◆ About this task
Search for the word "know" in the entries. Each line that holds it should be copied.

Dataset excerpts:
*** Block opens ***

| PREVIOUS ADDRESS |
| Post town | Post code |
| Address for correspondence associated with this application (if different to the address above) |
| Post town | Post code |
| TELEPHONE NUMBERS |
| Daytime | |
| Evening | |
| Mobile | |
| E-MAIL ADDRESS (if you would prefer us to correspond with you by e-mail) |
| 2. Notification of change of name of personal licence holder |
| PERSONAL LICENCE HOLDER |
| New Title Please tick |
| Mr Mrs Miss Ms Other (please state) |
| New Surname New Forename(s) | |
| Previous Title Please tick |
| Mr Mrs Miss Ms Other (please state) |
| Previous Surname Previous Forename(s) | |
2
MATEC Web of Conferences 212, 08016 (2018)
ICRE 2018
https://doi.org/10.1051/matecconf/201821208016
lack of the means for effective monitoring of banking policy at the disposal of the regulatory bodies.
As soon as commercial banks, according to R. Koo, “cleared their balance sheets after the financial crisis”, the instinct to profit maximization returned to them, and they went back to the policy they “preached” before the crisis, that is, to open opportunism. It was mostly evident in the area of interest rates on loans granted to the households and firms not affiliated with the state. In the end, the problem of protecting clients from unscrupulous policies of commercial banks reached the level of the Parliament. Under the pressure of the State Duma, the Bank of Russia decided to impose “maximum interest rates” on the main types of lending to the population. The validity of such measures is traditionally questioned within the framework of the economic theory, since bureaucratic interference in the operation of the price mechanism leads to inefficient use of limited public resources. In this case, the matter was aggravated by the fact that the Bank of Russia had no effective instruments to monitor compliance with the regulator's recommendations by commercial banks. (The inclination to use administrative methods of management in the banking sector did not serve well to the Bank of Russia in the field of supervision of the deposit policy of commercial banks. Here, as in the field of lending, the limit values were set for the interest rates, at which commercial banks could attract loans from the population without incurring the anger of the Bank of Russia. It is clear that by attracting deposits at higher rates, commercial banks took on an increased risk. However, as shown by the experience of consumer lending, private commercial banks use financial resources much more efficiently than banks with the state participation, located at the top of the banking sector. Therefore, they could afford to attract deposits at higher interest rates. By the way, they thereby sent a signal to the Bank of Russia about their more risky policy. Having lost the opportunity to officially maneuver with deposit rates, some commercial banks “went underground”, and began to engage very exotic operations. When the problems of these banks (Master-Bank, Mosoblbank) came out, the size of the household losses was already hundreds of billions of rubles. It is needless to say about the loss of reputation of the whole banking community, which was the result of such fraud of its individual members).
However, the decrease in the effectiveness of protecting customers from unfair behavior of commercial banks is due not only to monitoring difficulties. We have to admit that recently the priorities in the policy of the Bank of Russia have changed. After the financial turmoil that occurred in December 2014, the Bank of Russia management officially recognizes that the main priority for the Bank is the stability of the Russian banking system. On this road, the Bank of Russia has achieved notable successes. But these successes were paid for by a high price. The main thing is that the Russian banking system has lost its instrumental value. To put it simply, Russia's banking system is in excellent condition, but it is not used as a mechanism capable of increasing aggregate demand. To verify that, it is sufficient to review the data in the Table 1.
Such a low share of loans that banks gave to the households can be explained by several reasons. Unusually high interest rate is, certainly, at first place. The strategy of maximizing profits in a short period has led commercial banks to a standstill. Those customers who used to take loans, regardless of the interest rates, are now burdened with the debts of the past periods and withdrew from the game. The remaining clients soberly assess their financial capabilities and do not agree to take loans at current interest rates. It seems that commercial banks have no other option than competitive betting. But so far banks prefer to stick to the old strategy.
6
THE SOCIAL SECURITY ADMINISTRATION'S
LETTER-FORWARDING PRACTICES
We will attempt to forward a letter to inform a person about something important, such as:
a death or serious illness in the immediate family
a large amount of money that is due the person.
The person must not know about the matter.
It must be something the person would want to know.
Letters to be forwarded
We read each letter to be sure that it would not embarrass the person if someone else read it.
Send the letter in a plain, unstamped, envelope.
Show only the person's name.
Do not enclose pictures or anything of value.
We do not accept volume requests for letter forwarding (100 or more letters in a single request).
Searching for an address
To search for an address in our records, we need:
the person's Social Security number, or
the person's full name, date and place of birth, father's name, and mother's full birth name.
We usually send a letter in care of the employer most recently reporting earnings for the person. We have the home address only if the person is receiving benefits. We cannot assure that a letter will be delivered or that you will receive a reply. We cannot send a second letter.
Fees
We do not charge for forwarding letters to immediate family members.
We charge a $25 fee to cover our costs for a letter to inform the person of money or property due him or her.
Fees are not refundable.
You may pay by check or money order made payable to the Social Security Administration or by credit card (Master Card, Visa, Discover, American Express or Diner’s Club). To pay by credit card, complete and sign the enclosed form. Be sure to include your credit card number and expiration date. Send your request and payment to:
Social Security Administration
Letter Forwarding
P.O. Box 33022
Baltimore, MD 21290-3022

*** Block closes ***

◆ Output of the task
The person must not know about the matter.
It must be something the person would want to know.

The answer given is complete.